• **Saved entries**
______
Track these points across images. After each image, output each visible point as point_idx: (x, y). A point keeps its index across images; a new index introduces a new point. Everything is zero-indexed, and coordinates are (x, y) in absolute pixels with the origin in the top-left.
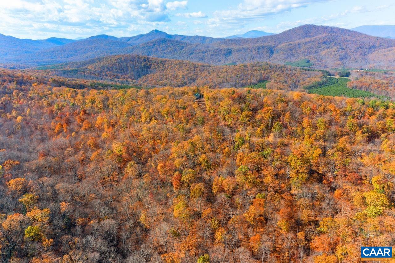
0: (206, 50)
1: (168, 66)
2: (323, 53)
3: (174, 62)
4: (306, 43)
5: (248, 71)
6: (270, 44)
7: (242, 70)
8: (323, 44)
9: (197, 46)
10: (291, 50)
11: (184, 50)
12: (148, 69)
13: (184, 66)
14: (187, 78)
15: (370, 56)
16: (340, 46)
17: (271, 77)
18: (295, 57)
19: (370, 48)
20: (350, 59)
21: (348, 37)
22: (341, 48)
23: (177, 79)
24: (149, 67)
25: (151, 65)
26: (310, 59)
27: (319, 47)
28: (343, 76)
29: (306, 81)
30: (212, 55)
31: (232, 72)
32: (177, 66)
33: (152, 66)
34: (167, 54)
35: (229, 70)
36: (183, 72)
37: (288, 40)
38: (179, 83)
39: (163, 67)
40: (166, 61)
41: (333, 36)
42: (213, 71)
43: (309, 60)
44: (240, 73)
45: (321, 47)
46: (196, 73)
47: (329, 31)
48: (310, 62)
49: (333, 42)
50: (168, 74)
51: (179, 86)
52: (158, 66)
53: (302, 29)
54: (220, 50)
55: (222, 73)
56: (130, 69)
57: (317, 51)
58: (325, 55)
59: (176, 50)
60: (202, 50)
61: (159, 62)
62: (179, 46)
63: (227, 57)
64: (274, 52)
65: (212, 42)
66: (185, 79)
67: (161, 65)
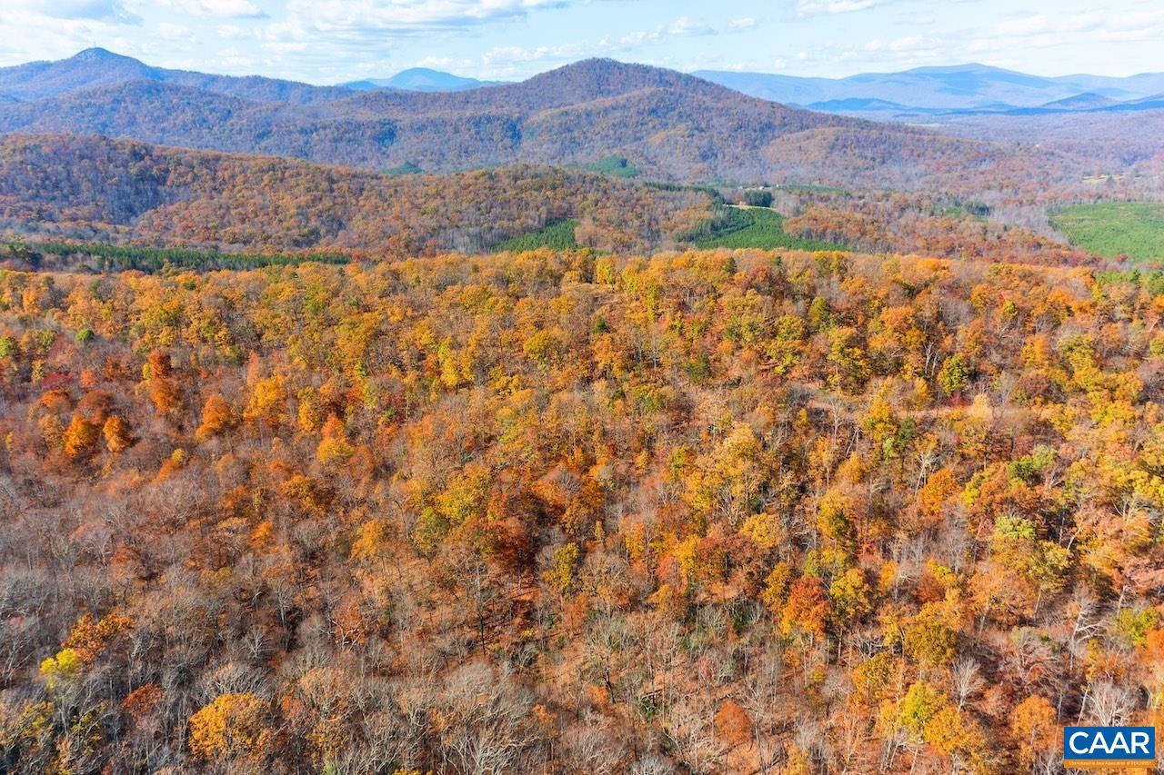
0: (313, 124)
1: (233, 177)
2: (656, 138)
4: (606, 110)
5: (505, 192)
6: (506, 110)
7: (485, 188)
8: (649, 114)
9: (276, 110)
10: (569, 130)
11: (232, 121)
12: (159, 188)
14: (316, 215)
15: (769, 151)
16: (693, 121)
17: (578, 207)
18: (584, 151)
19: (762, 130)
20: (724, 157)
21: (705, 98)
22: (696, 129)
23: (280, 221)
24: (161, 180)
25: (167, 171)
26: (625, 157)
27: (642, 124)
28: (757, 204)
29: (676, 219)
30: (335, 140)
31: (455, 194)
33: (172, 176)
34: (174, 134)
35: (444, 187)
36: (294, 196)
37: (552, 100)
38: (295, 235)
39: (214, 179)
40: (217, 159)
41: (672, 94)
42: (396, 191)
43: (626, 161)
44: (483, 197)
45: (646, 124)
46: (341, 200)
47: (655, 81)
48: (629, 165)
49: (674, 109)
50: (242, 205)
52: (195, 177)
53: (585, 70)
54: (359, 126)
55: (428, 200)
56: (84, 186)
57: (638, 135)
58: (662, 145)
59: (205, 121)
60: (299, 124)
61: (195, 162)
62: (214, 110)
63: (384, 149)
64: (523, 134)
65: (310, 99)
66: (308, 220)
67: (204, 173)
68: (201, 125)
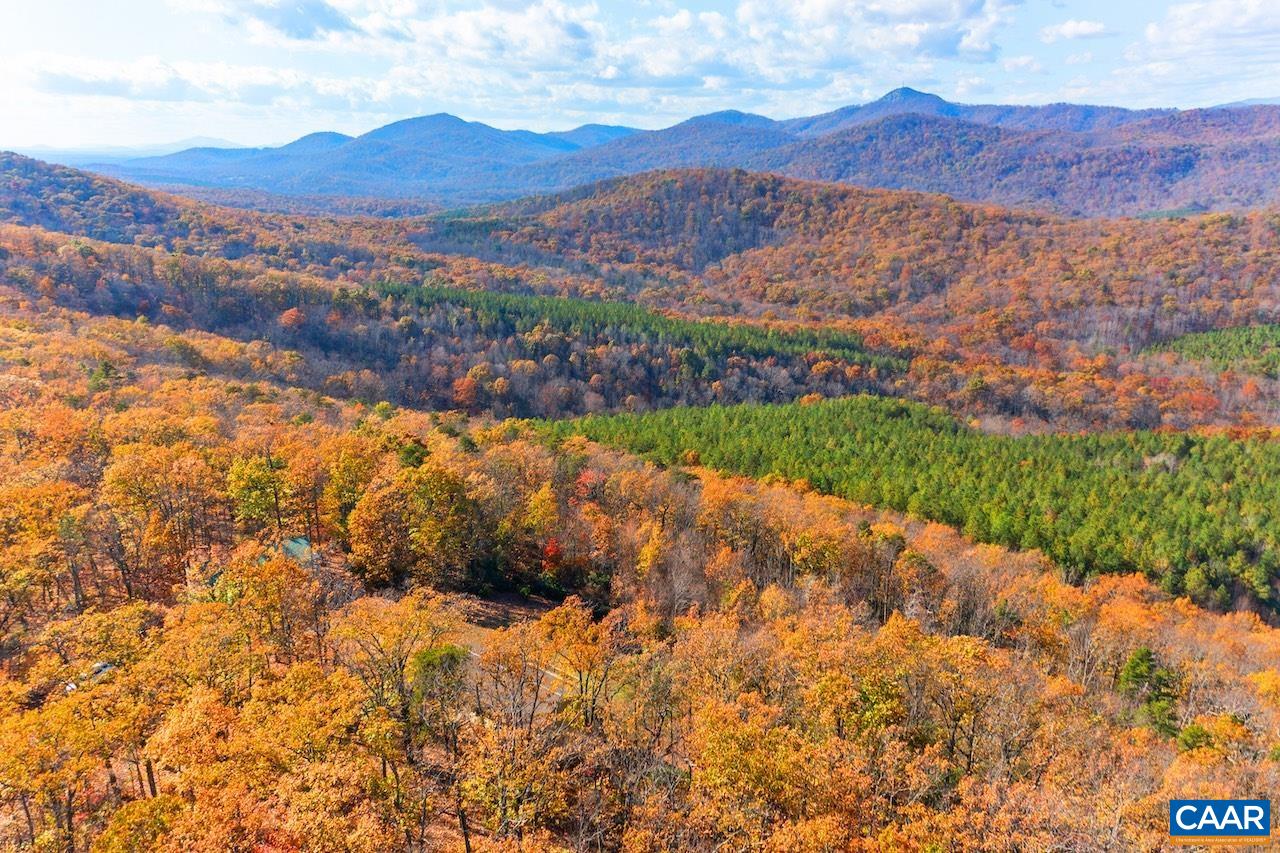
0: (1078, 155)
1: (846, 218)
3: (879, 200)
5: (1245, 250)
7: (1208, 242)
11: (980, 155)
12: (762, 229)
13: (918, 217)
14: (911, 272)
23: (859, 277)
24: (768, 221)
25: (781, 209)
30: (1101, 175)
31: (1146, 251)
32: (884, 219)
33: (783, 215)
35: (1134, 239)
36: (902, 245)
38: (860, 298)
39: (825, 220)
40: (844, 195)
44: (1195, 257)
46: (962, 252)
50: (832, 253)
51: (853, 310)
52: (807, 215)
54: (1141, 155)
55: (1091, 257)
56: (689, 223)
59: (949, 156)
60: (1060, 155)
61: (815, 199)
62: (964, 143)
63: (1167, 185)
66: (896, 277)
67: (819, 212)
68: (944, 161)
______
• **Your assignment**
Starting at the line above that contains "54: (220, 50)", write out each line exactly until the line that contains "66: (185, 79)" has been written, and stop there.

• **Your solution**
54: (220, 50)
55: (222, 73)
56: (130, 69)
57: (317, 51)
58: (325, 55)
59: (176, 50)
60: (202, 50)
61: (159, 62)
62: (179, 46)
63: (227, 57)
64: (274, 52)
65: (212, 42)
66: (185, 79)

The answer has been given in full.